Ketua Umum DPP KNPI, Putri Khairunnisa, menegaskan bahwa tidak ada alasan hukum maupun politik untuk mempersoalkan posisi Wakil Presiden terpilih, Gibran Rakabuming Raka. Ia menyampaikan bahwa pasangan Prabowo-Gibran telah memperoleh mandat sah dari rakyat dengan 96 juta suara atau 58,6 persen dalam Pemilu 2024.
“Legitimasi Gibran tak terbantahkan dalam sistem demokrasi kita. Narasi pemakzulan hanya akan mengganggu stabilitas nasional,” tegas Putri.
Putri juga mengajak publik, khususnya generasi muda, untuk lebih kritis dan tak mudah terprovokasi oleh opini spekulatif. Menurutnya, demokrasi tidak dibangun dengan asumsi, melainkan dengan akal sehat dan tanggung jawab terhadap masa depan bangsa.
Sementara itu, penulis dan analis politik Ali Sadikin mengingatkan publik untuk tetap sadar sejarah. Ia mencontohkan bagaimana transisi kekuasaan pernah terjadi secara non-konstitusional di era Soekarno, Soeharto, hingga Gus Dur.

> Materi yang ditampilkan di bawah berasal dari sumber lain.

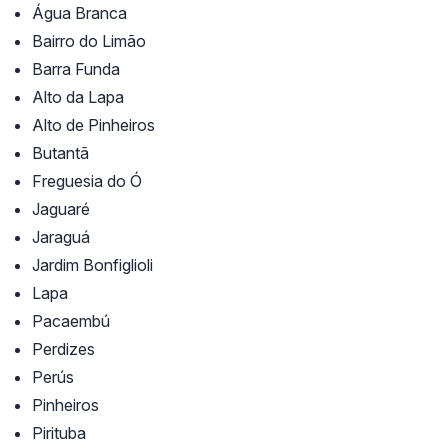
Água Branca
Bairro do Limão
Barra Funda
Alto da Lapa
Alto de Pinheiros
Butantã
Freguesia do Ó
Jaguaré
Jaraguá
Jardim Bonfiglioli
Lapa
Pacaembú
Perdizes
Perús
Pinheiros
Pirituba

“Dalam politik, kemungkinan selalu ada. Tapi itu bukan berarti harus dijadikan agenda. Stabilitas lebih penting dari spekulasi politik,” ujarnya.
Dari sudut pandang akademis, Bambang Hermansyah, dosen komunikasi politik Universitas Ibnu Chaldun Jakarta, menyampaikan bahwa tantangan terbesar demokrasi hari ini bukan sekadar legitimasi elektoral, melainkan bagaimana menjaga kepercayaan publik dalam jangka panjang.
“Legitimasi bisa luntur jika kepercayaan publik runtuh. Di tengah era digital, propaganda asing bisa mengganggu persepsi dan menciptakan tekanan sosial-politik,” jelasnya.
Bambang juga menekankan perlunya ketahanan komunikasi nasional. Menurutnya, arus informasi yang tak terkendali bisa dimanfaatkan oleh aktor luar negeri untuk menciptakan instabilitas. Ia mendorong agar media dan masyarakat sipil memperkuat literasi politik serta menjadi benteng terhadap disinformasi.
Diskusi ini dipandu oleh moderator akademisi komunikasi polistik Akril Abdillah dan berlangsung dinamis. Sejumlah peserta dari kalangan aktivis dan mahasiswa turut menyampaikan pandangan kritis, namun tetap dalam semangat kebhinekaan dan konstitusionalisme.
Moderator menutup diskusi dengan menekankan pentingnya menjaga ruang dialog publik agar tetap terbuka dan sehat. Demokrasi, katanya, membutuhkan partisipasi kritis dan narasi yang menguatkan, bukan memecah belah.